• Çıkarılan metin:
Bu oyunun karşılığı bu olmamalıydı. Maçın tamamında oyunun kontrolü bizdeydi. Yaklaşık 25 tane gol girişimimiz vardı. Hiçbirini gole çevirememiz nasıl bir durum anlamadım. Rakipse sadece 1 kez gol pozisyonuna girebildi ve onu da gole çevirdi. Tottenham'ın da Arsenal'i yendiği bir günde puan farkını arttırma şansımız varken bunu değerlendiremedik. Sonuç olarak son 4 lig maçından sadece birini kazanarak 3 puan alabildik. Chelsea'ye hiç de yakışır bir durum değil bu. Ayrıca ne zaman kendimize geleceğimiz de tam bir muamma.

Yukarıda da dediğim gibi bütün maç bizim birbirinden kritik ataklarımızla geçti. O kadar önemli pozisyonları kaçırdık ki gerçekten şaka gibiydi. Direkten dönen toplar, kaleci Ben Foster'ın birbirinden güzel hamleleri... Ama o kadar pozisyon içinden birini de gole çevirememiz çok büyük şanssızlık. Başka adı yok bunun. Kötü oynayıp da yenilsek tamam. Ama böyle bir oyuna bu skor... Üstelik puan farkını açabileceğimiz bir haftada... Bu şanssızlık değil de nedir?

Birmingham da böylelikle düşme hattından kendini kurtarmış oldu. 18.'yken 12.'liğe yükseldi. Yatıp kalkıp Ben Foster'a teşekkür etsinler. Çok iyi bir performans ortaya koydu. Tabii onun dışında şans da yanlarındaydı. Ya da şanssızlık bizim...

Maçı izlemeyenler abarttığımı düşünebilir ama gerçekten 90 dakika bu kadar iyi oynayıp da kaybettiğimiz bir maçı hatırlamıyorum ben. Özellikle Birmingham gibi bir takıma.

• Sağlanan veriler:
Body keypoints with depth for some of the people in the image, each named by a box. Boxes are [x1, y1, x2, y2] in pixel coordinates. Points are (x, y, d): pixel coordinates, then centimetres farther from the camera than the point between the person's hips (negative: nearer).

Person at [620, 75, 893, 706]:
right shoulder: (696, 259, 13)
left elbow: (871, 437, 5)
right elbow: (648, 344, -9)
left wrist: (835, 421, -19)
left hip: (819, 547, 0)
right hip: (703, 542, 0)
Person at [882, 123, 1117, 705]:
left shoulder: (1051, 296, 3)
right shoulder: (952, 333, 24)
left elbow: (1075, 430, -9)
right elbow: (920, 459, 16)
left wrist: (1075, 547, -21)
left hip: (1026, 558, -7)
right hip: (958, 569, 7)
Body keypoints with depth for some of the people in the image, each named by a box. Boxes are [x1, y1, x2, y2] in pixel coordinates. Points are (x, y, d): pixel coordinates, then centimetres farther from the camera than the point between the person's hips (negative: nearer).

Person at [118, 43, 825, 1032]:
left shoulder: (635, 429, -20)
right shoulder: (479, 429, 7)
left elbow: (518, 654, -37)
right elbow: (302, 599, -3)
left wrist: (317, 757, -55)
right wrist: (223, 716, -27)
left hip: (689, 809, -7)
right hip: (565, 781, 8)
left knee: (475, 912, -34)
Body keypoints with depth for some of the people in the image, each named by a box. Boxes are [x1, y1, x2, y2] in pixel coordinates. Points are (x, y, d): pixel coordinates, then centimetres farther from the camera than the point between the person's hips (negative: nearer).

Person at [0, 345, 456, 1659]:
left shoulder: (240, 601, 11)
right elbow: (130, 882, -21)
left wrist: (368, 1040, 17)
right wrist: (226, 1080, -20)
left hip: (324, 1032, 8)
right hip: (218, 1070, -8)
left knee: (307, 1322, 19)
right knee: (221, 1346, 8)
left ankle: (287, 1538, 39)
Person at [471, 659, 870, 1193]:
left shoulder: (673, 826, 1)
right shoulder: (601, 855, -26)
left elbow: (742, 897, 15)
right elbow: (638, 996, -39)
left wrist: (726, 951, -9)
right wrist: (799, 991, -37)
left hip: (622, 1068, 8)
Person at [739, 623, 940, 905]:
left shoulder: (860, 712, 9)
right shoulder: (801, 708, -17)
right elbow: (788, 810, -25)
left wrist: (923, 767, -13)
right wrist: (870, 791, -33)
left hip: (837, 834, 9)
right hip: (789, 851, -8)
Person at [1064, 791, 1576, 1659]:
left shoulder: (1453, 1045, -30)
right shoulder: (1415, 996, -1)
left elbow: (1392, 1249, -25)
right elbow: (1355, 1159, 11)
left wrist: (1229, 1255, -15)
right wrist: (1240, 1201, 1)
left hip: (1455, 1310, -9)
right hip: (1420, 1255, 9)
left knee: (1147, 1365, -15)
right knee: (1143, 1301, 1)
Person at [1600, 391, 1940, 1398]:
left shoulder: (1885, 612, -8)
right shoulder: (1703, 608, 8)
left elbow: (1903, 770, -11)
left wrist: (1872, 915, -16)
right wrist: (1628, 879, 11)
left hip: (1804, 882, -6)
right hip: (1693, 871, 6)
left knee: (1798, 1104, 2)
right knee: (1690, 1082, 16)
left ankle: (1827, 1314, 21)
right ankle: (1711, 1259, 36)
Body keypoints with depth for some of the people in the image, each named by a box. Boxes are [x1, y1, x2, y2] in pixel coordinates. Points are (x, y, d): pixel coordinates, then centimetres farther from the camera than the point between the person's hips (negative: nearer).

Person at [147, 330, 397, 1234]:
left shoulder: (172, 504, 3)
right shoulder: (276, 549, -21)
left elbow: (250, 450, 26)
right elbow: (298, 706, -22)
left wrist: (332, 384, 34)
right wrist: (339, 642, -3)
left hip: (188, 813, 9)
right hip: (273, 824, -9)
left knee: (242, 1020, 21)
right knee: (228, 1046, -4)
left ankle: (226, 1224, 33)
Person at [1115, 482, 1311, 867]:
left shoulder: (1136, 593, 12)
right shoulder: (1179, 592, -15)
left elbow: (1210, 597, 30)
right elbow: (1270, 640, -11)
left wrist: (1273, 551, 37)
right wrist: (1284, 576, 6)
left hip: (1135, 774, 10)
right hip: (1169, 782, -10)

• Okuduğunu uygula:
A. Maç yorumuna göre Birmingham bu maçın ardından puan tablosunda kaçıncı sıraya yükseldi?
B. Maç yorumunun "Yukarıda da dediğim" sözlerinden "gibi bir takıma." sözlerine kadar olan kısmını değiştirmeden yazdır.
C. Maç yorumunu kaldığı yerden sürdür.

• Sıralı cevaplar:
A. Birmingham 18. sıradan 12. sıraya yükseldi.

B.
Yukarıda da dediğim gibi bütün maç bizim birbirinden kritik ataklarımızla geçti. O kadar önemli pozisyonları kaçırdık ki gerçekten şaka gibiydi. Direkten dönen toplar, kaleci Ben Foster'ın birbirinden güzel hamleleri... Ama o kadar pozisyon içinden birini de gole çevirememiz çok büyük şanssızlık. Başka adı yok bunun. Kötü oynayıp da yenilsek tamam. Ama böyle bir oyuna bu skor... Üstelik puan farkını açabileceğimiz bir haftada... Bu şanssızlık değil de nedir?

Birmingham da böylelikle düşme hattından kendini kurtarmış oldu. 18.'yken 12.'liğe yükseldi. Yatıp kalkıp Ben Foster'a teşekkür etsinler. Çok iyi bir performans ortaya koydu. Tabii onun dışında şans da yanlarındaydı. Ya da şanssızlık bizim...

Maçı izlemeyenler abarttığımı düşünebilir ama gerçekten 90 dakika bu kadar iyi oynayıp da kaybettiğimiz bir maçı hatırlamıyorum ben. Özellikle Birmingham gibi bir takıma.

C.
Yediğimiz gol hakkında konuşmak gerekirse Alex'in hatası diye düşünüyorum. Oradaki boşluktan yararlanan rakip oyuncuya arkadaşı topu kafayla indirdi ve oyuncu da topu kaleye bıraktı. Adamın ileriye doğru koştuğunu görmesi gerekirdi Alex'in ve orayı kapatması gerekirdi. Ama ne yazık ki tüm maç boyunca verdiğimiz tek açığı iyi değerlendirdiler.

Böylelikle biz hala 28 puanla ilk sıradayız. Ama Wigan'ı evinde 2-0 mağlup eden Manu da 28 puana yükseldi ve bizim averaj farkımızdan dolayı 2. sırada. Görüldüğü üzere her hafta biraz daha yaklaşmakta rakipler. Artık bu hafta son olmalı bu kötü gidiş. Daha da kötüye gitmeden durdurmalıyız. Gerçi bugünkü puan kaybı için kötü oyun değil şanssızlık büyük etkendi ama olsun. Artık hem kötü oyunu hem de şanssızlığı aşmalı bu takım.

Salı günü Şampiyonlar Ligi'nde Zilina ile evimizde oynuyoruz. Zaten gruptan çıkmayı garantiledik. Rahat bir maç bizleri bekliyor. Artık bu maç mutlaka golle buluşup bir an önce üstümüzden atmalıyız şu şanssızlığı. Ve şu sakatlık durumunu da bir an önce çözmeliyiz. Terry'yi ve Zhirkov'u bekliyoruz haftaya Newcastle deplasmanına. Sanırım Alex ameliyat için ülkesine gidecek. Yaklaşık 2 ay uzak kalacak. Bu dönemde Terry'nin toparlanması şart. Şimdilik bu kadar. Daha sonra görüşmek üzere.

Michael Emenalo Kimdir ?

Ancelotti'nin yeni yardımcısı Michael Emenalo hakkında genel bilgi...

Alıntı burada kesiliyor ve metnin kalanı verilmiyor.